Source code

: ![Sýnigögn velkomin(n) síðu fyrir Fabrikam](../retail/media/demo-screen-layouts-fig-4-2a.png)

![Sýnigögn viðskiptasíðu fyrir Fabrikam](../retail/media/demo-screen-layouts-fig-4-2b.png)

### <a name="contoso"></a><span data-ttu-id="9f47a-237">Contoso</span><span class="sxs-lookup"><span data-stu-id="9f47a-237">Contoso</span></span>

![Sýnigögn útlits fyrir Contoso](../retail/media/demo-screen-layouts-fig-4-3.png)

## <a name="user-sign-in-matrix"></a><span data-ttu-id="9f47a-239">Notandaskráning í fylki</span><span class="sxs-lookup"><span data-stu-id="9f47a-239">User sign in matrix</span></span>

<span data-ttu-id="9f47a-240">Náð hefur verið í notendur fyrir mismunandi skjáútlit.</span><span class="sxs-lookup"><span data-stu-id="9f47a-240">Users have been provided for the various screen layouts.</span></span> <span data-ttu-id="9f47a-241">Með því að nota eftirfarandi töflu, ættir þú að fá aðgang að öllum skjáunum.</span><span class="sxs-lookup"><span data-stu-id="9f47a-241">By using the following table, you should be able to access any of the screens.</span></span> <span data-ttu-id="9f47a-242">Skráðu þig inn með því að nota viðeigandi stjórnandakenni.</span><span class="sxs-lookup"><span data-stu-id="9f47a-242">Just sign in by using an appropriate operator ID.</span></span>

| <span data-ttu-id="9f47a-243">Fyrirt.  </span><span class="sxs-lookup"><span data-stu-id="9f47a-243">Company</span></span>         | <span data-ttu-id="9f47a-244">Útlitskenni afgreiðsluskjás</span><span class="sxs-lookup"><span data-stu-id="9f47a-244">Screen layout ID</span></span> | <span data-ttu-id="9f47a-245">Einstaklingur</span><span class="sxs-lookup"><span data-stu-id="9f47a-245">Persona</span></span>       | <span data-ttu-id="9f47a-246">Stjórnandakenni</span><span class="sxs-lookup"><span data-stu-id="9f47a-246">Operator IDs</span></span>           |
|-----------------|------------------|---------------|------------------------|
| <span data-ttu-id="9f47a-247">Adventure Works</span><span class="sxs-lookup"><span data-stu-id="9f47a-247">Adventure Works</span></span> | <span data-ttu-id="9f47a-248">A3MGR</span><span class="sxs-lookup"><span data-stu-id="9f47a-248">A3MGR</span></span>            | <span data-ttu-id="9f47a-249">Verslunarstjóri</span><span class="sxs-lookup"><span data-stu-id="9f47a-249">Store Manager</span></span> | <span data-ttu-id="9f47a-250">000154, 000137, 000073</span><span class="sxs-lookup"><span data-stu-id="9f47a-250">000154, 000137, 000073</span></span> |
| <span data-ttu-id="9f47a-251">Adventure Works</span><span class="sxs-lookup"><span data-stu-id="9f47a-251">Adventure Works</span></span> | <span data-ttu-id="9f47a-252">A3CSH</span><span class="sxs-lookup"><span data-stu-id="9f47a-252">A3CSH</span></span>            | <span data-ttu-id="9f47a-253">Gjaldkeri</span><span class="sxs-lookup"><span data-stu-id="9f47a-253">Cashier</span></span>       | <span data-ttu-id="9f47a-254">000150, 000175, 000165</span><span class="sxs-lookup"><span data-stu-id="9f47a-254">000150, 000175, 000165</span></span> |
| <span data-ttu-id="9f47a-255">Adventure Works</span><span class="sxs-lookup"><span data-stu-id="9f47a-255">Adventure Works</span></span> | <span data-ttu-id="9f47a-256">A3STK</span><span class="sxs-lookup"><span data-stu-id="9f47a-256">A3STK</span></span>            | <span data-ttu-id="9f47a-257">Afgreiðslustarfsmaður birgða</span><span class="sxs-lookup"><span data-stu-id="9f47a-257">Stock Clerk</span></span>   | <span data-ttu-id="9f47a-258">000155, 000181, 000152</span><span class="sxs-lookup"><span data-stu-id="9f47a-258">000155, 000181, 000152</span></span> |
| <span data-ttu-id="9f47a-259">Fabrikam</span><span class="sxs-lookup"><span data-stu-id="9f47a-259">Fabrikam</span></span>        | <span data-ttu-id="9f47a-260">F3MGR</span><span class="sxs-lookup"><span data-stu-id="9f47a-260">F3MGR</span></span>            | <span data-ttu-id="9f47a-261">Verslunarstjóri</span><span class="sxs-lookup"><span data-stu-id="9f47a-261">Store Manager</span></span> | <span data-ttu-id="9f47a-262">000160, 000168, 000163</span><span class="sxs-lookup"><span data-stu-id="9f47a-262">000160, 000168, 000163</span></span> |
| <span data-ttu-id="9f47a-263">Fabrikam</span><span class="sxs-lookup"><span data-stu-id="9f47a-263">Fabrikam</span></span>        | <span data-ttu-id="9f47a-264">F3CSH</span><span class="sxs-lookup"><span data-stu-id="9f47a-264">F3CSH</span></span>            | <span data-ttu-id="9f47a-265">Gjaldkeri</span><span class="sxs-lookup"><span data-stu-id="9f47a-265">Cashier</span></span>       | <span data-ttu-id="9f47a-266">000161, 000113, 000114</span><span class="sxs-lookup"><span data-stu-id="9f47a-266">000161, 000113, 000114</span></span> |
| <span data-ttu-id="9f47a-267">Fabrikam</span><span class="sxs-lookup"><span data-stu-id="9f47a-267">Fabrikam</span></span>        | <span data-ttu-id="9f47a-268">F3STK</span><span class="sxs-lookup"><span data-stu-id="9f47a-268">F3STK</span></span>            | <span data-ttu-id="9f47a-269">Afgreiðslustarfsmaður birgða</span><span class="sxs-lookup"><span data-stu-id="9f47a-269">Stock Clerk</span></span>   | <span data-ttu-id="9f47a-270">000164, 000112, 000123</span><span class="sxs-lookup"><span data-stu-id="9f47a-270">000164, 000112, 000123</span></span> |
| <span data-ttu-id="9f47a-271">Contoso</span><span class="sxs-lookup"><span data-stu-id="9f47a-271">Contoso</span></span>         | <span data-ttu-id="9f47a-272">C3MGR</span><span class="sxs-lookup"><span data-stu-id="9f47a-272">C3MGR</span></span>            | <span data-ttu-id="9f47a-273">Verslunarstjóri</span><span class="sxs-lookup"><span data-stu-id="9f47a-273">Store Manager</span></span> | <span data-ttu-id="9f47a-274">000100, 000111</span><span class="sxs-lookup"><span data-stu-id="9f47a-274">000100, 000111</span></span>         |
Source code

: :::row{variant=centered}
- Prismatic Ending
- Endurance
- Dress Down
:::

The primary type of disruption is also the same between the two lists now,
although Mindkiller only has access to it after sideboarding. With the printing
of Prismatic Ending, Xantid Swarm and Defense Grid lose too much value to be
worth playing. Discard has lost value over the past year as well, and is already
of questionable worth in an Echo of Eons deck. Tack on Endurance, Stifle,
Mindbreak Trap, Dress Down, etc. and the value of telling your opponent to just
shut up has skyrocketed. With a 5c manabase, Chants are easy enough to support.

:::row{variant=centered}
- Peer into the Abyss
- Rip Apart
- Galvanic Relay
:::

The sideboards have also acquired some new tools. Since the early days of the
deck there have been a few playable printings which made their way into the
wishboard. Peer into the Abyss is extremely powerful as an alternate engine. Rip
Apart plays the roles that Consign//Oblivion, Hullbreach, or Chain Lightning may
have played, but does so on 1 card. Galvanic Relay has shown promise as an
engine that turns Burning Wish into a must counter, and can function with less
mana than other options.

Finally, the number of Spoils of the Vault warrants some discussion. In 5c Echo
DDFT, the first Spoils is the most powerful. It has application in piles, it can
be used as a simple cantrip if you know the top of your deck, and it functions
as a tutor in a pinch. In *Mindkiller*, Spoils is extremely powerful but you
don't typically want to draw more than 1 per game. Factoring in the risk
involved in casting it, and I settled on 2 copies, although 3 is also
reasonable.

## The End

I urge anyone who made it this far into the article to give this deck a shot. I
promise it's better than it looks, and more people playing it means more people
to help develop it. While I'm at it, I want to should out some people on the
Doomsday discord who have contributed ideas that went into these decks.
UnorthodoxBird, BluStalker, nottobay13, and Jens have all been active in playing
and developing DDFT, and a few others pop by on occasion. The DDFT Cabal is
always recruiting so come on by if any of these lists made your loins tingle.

^^^^

▶ [WHAT YOU SHOULD DO]: Return each line from the material that includes the string "powerful".

▶ [RESPONSE TO THE EXERCISE]:
wishboard. Peer into the Abyss is extremely powerful as an alternate engine. Rip
DDFT, the first Spoils is the most powerful. It has application in piles, it can
as a tutor in a pinch. In *Mindkiller*, Spoils is extremely powerful but you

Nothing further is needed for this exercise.